# ASSIGNED TASK 1
According to the article on coronavirus spike proteins, where is Kevin McCarthy a professor, and in what field?
# ASSIGNED TASK 2
Resume the article on coronavirus spike proteins, starting right after its final sentence.

# DOCUMENT TEXT
══════════════════════════════

TORONTO -- One year into the COVID-19 pandemic, we're all familiar with the "spike protein" – the thorny protrusions that allow the novel coronavirus to attach itself to the cells of its human host.
Images of the SARS-CoV-2 virus give prominence to the spikes. They're even a memorable part of the design of the "Mr. Covid" character in Alberta's hit public health ad campaign.
Here's the thing, though: the virus is changing the shape of the spikes to get around the defences our immune systems are mounting against it.
That helps explain why the B.1.1.7 variant first identified in the United Kingdom seems to be more infectious: Its spike proteins have a slightly different shape, which makes them able to evade immune responses that catch more widely circulating forms of the virus.
But it isn't just happening with that variant. Kevin McCarthy, a microbiology professor at the University of Pittsburgh, and his team started looking into the genetic sequences of all known SARS-CoV-2 variants last summer.
They were following the progression of B.1.1.7 before it was in the global spotlight – or at least before it had that name, and before anyone knew how much of a problem it would become.
What they were noticing, as they scanned the international database, was that most of the new variants had something in common. Although the modifications to the virus were coming from different places, they tended to happen in the same spots of the genetic sequence – suggesting a step in the evolutionary process was underway.
“Evolution was repeating itself,” McCarthy said Wednesday in a press release.
“By looking at this pattern, we could forecast. If it happened a few times, it was likely to happen again.”
Even more interesting was what these changes signified. Most of them involved genetic code disappearing in ways that allowed the virus to change the shape of its spike protein.

══════════════════════════════

# DATA

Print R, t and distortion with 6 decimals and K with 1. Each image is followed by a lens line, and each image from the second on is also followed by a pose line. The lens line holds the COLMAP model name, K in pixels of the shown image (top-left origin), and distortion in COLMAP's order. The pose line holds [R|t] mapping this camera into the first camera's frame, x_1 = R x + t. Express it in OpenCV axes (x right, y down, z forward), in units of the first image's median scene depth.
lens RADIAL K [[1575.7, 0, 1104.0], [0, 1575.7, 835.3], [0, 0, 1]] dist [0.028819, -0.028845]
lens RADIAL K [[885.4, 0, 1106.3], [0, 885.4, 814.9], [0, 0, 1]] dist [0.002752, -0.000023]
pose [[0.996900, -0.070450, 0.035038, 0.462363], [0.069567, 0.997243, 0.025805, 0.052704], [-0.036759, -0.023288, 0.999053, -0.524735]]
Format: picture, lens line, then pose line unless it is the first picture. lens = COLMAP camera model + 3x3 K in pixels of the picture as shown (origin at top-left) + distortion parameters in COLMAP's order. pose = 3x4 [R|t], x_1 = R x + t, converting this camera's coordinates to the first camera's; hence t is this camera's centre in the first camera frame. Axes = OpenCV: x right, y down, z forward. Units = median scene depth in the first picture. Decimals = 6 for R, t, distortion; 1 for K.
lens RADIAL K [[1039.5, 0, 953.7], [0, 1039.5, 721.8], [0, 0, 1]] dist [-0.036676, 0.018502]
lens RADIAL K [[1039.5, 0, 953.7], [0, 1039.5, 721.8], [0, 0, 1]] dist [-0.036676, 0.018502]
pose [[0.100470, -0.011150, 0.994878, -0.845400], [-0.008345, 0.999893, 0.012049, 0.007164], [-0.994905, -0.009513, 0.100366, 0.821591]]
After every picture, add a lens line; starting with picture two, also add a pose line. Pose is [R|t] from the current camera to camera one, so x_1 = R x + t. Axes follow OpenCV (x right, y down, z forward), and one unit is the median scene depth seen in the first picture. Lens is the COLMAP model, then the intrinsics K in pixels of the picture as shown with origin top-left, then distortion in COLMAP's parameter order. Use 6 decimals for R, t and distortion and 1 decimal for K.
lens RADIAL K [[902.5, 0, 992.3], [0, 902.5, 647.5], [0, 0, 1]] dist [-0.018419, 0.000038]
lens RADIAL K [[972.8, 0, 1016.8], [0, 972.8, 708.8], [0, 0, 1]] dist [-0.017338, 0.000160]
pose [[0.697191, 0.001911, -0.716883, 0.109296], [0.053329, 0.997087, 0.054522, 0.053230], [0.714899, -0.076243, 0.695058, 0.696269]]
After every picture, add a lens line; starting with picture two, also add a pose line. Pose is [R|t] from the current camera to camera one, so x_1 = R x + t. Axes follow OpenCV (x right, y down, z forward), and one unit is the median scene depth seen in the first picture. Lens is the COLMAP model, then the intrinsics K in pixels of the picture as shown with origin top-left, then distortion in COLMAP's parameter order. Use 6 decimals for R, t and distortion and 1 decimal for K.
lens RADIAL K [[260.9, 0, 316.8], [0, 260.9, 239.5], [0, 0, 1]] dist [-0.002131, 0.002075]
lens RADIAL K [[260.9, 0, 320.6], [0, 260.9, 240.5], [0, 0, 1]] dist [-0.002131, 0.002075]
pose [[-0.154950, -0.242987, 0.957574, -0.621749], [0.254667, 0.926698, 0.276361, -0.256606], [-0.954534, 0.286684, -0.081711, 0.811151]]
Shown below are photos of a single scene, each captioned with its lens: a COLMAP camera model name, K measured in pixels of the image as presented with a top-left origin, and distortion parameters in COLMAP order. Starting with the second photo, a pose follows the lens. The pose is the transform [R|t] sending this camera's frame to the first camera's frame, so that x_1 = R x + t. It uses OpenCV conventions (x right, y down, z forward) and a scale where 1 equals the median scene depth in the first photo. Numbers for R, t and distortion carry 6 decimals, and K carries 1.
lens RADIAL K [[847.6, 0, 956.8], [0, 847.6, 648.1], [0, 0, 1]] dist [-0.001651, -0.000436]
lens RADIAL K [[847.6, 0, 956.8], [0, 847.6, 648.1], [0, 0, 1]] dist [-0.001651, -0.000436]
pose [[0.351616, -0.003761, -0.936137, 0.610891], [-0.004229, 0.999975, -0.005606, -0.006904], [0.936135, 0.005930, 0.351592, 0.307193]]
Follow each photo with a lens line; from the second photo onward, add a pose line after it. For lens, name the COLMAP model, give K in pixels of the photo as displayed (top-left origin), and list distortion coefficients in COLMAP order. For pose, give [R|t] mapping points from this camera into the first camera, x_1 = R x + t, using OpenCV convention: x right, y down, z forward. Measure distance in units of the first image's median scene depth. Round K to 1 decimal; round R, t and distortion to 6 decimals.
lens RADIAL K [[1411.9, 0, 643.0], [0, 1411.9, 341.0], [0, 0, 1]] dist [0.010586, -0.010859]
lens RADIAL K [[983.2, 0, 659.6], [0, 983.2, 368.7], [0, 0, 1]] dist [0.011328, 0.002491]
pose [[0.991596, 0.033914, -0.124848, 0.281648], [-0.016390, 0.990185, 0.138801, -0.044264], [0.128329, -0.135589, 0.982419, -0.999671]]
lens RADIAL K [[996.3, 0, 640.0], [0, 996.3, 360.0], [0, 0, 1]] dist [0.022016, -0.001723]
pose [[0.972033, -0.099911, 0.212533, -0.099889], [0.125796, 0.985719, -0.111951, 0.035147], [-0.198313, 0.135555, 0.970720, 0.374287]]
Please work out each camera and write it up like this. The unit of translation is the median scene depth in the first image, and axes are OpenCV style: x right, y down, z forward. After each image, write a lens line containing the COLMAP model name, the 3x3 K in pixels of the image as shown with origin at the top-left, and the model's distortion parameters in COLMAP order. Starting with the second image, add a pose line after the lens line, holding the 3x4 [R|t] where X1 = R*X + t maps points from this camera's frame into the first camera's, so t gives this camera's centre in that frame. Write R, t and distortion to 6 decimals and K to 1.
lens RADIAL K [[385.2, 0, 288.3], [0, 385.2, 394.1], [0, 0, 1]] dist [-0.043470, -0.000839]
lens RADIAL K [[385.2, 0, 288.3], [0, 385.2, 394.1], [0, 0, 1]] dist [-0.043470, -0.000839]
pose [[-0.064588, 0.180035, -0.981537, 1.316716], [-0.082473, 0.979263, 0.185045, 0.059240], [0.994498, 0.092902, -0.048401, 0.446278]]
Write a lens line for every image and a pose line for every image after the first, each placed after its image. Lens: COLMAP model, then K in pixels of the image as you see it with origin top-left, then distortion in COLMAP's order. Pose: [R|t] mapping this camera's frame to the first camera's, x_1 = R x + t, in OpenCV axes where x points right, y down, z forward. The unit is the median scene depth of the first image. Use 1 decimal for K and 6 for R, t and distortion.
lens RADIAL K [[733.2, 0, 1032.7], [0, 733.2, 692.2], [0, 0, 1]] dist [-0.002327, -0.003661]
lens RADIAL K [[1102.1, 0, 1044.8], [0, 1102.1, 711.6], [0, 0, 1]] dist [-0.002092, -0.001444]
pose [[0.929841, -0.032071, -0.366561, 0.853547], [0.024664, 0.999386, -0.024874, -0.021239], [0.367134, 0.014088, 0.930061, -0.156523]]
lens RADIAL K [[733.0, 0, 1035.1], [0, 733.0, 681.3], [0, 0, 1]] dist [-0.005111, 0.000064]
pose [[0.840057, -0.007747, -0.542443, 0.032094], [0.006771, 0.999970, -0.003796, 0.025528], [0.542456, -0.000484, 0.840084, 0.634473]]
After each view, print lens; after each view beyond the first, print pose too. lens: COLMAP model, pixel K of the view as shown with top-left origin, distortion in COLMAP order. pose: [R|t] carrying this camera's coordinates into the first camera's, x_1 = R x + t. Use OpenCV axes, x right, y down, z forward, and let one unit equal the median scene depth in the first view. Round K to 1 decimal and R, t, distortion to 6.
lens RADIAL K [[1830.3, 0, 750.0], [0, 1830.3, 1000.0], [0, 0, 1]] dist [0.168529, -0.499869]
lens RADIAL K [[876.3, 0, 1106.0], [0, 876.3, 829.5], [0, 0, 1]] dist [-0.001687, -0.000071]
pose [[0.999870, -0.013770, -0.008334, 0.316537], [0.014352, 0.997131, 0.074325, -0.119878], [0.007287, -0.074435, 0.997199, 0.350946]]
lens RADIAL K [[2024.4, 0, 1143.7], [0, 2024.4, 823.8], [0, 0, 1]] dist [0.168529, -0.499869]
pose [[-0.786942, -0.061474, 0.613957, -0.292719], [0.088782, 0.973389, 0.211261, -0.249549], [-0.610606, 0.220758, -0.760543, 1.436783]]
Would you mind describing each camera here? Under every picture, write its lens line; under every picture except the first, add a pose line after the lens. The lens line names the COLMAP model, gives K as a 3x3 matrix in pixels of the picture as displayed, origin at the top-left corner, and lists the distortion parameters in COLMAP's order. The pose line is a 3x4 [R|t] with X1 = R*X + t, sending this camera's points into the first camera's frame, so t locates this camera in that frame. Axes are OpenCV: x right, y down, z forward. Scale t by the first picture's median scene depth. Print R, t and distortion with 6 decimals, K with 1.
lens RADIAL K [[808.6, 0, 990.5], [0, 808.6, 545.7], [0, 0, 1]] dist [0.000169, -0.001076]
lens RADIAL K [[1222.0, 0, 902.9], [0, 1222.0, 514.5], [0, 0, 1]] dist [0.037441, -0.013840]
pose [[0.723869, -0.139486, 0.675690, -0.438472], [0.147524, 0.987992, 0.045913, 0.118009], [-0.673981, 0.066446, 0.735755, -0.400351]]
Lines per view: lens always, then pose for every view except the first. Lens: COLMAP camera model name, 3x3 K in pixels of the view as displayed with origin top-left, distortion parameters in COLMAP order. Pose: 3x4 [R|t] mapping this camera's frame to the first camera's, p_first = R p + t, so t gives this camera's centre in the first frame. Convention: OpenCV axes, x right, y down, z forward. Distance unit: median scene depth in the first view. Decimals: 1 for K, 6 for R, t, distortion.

══════════════════════════════

# TASK RESPONSE 1
He is a microbiology professor at the University of Pittsburgh.

# TASK RESPONSE 2
McCarthy was the lead author on a study published Wednesday in the journal Science. The study explains, in technical detail, how these modifications to the genetic sequence of SARS-CoV-2 are evolving the virus, making it capable of resisting the neutralizing antibodies created by the human immune system to stop the previous form of the virus.
Importantly, this evolution does not make the virus unstoppable. Before McCarthy was recruited to the project, a team led by Paul Duprex – the director of Pittsburgh's Center for Vaccine Research – first detected the genetic modification in a COVID-19 long-hauler who was infectious for 74 days.
They were able to track the back-and-forth battle waged between the virus and the patient's immune system, spotting virus mutations as they happened. Despite the mutations, the patient's antibodies were still capable of neutralizing the threat, even though it wasn't quite what they were programmed to take out.
A similar process could play out on a wider scale, with SARS-CoV-2 potentially evolving resistance to our first vaccines, which would necessitate new formulas to take out new variants.
“Going after the virus in multiple different ways is how we beat the shapeshifter,” Duprex said in the press release.
“Combinations of different antibodies, combinations of nanobodies with antibodies, different types of vaccines … if there’s a crisis, we’ll want to have those backups.”